## Pasaje seleccionado
1) porque el crimen afecte a la capacidad de representación e impida tomar conciencia de lo que se ha hecho. La producción del horror conlleva la muerte de la capacidad de representación. Es lo que describe genialmente Borges en su relato "Deutsches Requiem": aquel oficial nazi mató a Jerusalem, aquel viejo poeta que era inocente, para matar la compasión que empezaba a renacer en él. No se mata impunemente. O también Dostotievski en Crimen y Castigo: "no maté a la vieja, dice Raskolnikof, me maté a mí mismo". En el crimen muere la humanidad del asesino. El criminal asesina sus sentimientos humanitarios, por eso podía leer a Rilke por la mañana, activar las cámaras de gas durante las horas de trabajo, y escuchar a Schubert por la noche. Y también la de los demás por no haber sabido impedir el horror. El desafío del artista, que es uno de nosotros, consiste en saltar sobre su sombra, en sobreponerse a esa contaminación.

2) La segunda causa de esa distancia abismal entre el artista y el acontecimiento es que el crimen es de tal magnitud que le priva de significación: convierte en insignificante lo ocurrido. El crimen contra la humanidad deshuesa a la víctima, al judío, hasta reducirle a grasa sobrante, superflua. Eso otro, privado de la condición humana, no inspira sentimientos humanitarios, su sufrimiento no dice nada, es insignificante. Los muertos no eran computables como seres humanos, no tenían significación, eran "Schmatten" (trapos) o "Figuren" (leños) como había que nombrar a los gaseados so pena de graves sanciones. In-significantes en sí y para nosotros.

## Instrucción A
Convierte en una lista numerada, sin líneas en blanco, las líneas de los registros comprendidas entre la que contiene "collectors: L. J. Brass" y la que contiene "catalogue / barcode: US 2599687", ambas incluidas.

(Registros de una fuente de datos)

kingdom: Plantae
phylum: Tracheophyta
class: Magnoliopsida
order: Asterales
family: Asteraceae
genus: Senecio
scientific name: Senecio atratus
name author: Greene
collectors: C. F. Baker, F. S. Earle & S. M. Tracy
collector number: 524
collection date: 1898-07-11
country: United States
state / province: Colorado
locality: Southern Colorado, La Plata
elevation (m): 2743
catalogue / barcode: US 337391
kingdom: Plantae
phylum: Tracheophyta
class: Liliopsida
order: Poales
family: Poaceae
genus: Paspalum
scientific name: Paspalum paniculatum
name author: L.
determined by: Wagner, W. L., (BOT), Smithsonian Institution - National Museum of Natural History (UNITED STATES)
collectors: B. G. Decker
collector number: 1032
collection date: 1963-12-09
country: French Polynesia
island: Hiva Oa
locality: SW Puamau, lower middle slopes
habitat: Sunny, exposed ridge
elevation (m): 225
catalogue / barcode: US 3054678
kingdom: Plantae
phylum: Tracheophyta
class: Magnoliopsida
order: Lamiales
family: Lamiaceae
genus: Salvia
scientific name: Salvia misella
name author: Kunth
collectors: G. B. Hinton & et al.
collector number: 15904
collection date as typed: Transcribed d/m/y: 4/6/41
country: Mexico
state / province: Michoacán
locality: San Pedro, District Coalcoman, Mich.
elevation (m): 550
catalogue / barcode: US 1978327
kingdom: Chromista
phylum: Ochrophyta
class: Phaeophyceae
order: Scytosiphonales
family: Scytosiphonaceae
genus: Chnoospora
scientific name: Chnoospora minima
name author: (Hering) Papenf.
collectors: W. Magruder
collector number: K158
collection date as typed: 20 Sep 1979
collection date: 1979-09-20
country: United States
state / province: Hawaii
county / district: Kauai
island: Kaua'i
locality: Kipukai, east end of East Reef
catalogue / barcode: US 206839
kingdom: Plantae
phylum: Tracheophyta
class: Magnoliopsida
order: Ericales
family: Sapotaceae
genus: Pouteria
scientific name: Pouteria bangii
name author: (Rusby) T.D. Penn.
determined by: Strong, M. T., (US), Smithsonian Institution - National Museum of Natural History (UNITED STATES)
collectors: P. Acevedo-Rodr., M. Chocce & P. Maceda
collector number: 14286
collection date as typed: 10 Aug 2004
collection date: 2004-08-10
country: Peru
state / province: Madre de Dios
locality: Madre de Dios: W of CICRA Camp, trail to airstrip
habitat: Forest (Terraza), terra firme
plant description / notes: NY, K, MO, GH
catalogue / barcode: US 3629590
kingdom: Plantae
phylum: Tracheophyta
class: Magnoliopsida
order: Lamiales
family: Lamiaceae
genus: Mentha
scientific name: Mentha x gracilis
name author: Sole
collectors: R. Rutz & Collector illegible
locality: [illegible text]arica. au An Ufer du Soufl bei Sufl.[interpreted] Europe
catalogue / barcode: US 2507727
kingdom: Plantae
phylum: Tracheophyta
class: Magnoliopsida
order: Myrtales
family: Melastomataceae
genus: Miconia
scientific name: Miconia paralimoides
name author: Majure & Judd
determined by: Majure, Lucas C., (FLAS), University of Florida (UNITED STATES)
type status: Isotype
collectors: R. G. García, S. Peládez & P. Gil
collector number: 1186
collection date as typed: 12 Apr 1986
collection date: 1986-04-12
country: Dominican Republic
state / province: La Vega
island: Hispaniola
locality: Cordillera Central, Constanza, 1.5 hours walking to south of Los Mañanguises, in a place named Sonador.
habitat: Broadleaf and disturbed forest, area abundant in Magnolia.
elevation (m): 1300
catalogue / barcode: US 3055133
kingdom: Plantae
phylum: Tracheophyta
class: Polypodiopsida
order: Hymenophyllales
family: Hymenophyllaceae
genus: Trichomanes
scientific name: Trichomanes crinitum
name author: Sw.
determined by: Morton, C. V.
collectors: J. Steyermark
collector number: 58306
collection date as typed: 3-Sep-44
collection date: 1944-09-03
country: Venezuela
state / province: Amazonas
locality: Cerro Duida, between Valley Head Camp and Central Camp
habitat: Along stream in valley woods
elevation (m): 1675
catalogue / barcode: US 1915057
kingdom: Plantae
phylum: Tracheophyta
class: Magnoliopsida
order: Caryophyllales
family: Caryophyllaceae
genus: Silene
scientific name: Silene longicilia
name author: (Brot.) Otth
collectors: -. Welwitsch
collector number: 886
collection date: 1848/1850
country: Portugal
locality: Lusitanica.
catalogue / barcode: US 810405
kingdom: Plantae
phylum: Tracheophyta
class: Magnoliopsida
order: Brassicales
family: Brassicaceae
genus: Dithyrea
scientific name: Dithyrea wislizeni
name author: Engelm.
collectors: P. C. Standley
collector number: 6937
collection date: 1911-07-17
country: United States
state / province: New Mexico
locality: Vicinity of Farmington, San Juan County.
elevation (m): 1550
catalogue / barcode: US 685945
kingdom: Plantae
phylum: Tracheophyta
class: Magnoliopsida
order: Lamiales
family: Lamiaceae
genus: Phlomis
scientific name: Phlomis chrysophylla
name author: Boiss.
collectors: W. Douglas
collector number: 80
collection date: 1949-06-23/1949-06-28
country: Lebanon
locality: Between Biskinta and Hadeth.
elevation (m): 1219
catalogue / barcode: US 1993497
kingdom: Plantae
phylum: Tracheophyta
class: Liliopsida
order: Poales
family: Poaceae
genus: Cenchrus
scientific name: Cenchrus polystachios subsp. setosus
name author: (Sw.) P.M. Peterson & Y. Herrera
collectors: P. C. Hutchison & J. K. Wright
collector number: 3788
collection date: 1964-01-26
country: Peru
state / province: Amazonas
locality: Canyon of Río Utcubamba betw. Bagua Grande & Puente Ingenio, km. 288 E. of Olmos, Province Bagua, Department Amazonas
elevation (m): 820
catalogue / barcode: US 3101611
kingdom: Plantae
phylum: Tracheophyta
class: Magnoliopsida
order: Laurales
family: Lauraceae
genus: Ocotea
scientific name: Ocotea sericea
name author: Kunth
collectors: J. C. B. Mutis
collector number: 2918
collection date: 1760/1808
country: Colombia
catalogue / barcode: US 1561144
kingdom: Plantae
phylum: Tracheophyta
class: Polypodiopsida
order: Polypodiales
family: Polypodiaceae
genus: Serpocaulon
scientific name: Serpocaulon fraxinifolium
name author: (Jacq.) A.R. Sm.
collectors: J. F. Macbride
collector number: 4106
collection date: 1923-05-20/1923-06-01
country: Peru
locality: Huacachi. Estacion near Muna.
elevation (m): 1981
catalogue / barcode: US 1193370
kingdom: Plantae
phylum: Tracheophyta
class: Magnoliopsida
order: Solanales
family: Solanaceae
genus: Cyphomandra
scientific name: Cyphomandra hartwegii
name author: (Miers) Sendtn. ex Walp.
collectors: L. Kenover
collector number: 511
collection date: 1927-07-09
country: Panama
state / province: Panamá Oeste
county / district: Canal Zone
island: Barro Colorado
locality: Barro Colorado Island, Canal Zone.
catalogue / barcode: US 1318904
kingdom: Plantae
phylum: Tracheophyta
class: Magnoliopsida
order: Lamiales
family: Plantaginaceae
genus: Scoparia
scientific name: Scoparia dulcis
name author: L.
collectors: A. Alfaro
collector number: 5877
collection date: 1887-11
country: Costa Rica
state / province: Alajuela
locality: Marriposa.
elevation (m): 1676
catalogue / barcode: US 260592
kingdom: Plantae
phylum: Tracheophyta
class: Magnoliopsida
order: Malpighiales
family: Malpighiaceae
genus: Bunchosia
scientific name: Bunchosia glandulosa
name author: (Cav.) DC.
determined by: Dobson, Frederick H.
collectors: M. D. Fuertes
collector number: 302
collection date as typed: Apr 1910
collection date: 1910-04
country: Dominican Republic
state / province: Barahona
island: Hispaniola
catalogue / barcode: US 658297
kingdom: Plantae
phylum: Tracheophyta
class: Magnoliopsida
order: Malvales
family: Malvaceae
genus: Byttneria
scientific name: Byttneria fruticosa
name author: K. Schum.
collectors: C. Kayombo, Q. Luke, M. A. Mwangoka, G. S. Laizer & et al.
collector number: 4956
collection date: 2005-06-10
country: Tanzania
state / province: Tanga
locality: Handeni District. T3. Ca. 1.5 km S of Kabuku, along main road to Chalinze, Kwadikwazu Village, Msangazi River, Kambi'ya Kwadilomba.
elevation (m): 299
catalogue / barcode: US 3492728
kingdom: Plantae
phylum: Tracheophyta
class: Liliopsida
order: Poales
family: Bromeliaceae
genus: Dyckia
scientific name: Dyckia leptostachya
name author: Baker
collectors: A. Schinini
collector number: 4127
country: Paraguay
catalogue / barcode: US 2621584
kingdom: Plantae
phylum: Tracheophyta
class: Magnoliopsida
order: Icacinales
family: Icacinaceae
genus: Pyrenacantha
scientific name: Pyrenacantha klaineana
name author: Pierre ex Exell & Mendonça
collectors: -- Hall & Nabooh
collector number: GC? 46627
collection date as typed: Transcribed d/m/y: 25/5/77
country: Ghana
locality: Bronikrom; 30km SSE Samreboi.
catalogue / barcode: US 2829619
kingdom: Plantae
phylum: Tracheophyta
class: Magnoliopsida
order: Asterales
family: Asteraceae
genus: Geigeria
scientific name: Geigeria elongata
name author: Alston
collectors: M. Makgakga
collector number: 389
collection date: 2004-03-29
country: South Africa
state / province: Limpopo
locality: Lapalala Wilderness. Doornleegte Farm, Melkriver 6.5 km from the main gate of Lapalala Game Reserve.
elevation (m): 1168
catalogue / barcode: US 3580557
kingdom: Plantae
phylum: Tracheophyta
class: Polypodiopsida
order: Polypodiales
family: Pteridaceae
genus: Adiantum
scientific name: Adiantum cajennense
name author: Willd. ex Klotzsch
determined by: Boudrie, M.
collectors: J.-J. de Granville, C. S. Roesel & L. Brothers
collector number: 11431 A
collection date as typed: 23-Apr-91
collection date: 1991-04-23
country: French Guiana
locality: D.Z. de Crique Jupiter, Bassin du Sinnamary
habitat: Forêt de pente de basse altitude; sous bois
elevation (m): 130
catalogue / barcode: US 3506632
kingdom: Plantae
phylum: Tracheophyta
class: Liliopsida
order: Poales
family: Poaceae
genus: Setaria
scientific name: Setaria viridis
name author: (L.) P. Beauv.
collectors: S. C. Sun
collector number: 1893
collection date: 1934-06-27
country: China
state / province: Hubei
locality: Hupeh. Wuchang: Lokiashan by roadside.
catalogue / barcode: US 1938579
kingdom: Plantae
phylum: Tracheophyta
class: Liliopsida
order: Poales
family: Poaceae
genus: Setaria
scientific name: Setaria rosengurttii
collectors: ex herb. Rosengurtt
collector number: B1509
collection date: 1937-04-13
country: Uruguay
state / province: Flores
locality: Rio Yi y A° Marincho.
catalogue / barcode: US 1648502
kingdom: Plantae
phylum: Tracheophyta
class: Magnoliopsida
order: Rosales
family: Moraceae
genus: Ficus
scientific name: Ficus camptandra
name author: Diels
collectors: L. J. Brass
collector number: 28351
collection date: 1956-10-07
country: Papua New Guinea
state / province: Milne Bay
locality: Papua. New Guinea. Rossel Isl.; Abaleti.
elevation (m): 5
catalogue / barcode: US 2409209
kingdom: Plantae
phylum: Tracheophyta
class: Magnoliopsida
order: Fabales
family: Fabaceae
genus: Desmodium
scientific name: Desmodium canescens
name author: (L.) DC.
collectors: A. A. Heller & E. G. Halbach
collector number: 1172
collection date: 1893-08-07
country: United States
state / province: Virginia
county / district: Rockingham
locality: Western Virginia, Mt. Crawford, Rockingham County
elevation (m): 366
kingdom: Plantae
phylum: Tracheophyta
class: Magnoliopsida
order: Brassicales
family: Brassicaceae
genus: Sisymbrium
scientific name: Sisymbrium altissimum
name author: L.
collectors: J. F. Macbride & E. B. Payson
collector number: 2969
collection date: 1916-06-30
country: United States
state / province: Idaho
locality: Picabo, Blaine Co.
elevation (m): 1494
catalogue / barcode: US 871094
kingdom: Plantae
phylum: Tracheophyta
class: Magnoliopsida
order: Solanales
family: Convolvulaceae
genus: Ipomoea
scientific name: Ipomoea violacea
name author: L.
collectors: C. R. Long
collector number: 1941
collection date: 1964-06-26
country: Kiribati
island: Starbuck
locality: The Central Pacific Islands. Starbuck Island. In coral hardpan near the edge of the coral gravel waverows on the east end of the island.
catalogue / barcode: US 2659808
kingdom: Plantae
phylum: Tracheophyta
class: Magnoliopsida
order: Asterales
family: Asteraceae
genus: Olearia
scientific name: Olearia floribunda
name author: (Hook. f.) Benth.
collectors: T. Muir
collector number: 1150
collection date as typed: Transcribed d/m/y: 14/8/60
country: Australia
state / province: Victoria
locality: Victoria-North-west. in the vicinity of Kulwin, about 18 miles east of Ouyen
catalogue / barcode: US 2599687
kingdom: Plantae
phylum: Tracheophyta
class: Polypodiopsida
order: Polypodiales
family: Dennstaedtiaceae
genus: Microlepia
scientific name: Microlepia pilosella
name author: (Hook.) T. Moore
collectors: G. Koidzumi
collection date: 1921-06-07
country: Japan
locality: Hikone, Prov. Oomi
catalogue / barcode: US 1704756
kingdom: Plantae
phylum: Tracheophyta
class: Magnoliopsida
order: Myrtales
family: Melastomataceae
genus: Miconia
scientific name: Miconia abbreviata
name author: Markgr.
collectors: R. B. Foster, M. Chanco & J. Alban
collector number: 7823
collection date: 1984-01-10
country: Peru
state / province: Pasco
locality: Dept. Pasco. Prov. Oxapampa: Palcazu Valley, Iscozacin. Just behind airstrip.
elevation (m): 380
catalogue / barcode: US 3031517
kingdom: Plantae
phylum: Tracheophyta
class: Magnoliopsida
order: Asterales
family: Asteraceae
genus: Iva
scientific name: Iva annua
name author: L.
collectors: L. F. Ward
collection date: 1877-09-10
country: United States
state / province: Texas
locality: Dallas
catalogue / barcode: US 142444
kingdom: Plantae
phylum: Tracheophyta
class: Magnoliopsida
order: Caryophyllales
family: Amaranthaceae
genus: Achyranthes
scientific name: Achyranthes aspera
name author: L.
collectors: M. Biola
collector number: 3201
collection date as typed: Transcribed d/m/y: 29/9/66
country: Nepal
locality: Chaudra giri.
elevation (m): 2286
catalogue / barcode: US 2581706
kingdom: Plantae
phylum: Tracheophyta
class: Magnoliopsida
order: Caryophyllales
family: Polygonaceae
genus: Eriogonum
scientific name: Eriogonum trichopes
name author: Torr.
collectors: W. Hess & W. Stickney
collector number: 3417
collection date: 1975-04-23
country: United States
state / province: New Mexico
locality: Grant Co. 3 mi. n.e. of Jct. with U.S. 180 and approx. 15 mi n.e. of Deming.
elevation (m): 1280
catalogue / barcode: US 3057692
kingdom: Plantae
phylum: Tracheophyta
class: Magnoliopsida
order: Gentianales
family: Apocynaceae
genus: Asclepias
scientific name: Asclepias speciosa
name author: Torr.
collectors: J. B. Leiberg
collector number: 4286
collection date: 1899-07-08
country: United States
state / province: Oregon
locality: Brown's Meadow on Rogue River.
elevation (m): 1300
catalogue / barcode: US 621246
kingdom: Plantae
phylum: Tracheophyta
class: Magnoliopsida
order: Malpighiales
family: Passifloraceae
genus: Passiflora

## Instrucción B
Prosigue el texto sobre el artista frente al crimen contra la humanidad a partir del punto en que se interrumpe.

## Respuesta final A
1. collectors: L. J. Brass
2. collector number: 28351
3. collection date: 1956-10-07
4. country: Papua New Guinea
5. state / province: Milne Bay
6. locality: Papua. New Guinea. Rossel Isl.; Abaleti.
7. elevation (m): 5
8. catalogue / barcode: US 2409209
9. kingdom: Plantae
10. phylum: Tracheophyta
11. class: Magnoliopsida
12. order: Fabales
13. family: Fabaceae
14. genus: Desmodium
15. scientific name: Desmodium canescens
16. name author: (L.) DC.
17. collectors: A. A. Heller & E. G. Halbach
18. collector number: 1172
19. collection date: 1893-08-07
20. country: United States
21. state / province: Virginia
22. county / district: Rockingham
23. locality: Western Virginia, Mt. Crawford, Rockingham County
24. elevation (m): 366
25. kingdom: Plantae
26. phylum: Tracheophyta
27. class: Magnoliopsida
28. order: Brassicales
29. family: Brassicaceae
30. genus: Sisymbrium
31. scientific name: Sisymbrium altissimum
32. name author: L.
33. collectors: J. F. Macbride & E. B. Payson
34. collector number: 2969
35. collection date: 1916-06-30
36. country: United States
37. state / province: Idaho
38. locality: Picabo, Blaine Co.
39. elevation (m): 1494
40. catalogue / barcode: US 871094
41. kingdom: Plantae
42. phylum: Tracheophyta
43. class: Magnoliopsida
44. order: Solanales
45. family: Convolvulaceae
46. genus: Ipomoea
47. scientific name: Ipomoea violacea
48. name author: L.
49. collectors: C. R. Long
50. collector number: 1941
51. collection date: 1964-06-26
52. country: Kiribati
53. island: Starbuck
54. locality: The Central Pacific Islands. Starbuck Island. In coral hardpan near the edge of the coral gravel waverows on the east end of the island.
55. catalogue / barcode: US 2659808
56. kingdom: Plantae
57. phylum: Tracheophyta
58. class: Magnoliopsida
59. order: Asterales
60. family: Asteraceae
61. genus: Olearia
62. scientific name: Olearia floribunda
63. name author: (Hook. f.) Benth.
64. collectors: T. Muir
65. collector number: 1150
66. collection date as typed: Transcribed d/m/y: 14/8/60
67. country: Australia
68. state / province: Victoria
69. locality: Victoria-North-west. in the vicinity of Kulwin, about 18 miles east of Ouyen
70. catalogue / barcode: US 2599687

## Respuesta final B
            Digámoslo: no hay desaparición, no hay ausencia, porque  su hipotética presencia no llenaría ningún vacío. La desaparición digna de representación supone el reconocimiento del espesor propio de la condición humana. Como en Mcbeth, el espectro de Banquo que se aparece a su asesino, es el de un ser humano. El horror es irrepresentable no  porque el "artista" haya perdido la sensibilidad, sino porque no hay "nada representable".

            En este caso el problema no es el reconocimiento de que hay lo irrepresentable, sino cómo representar lo que se pueda sin que eso vele u oculte le irrepresentable. El problema ya no es el límite del museo, sino si no hay museo o comisión de la verdad.

            c) Por muy repugnante que nos resulte, nosotros nos encontramos más cerca de los que dicen "no hubo Auschwitz" que de los que dicen "hubo Auschwitz". Nosotros -me refiero a los filósofos- convivimos sin problemas con los desaparecidos. La desaparición no es un concepto que nos incomode. Seguimos siendo fieles a Aristóteles cuando decía que "ciencia sólo hay de los hechos". Los no-hechos, las desapariciones, carecen de significación.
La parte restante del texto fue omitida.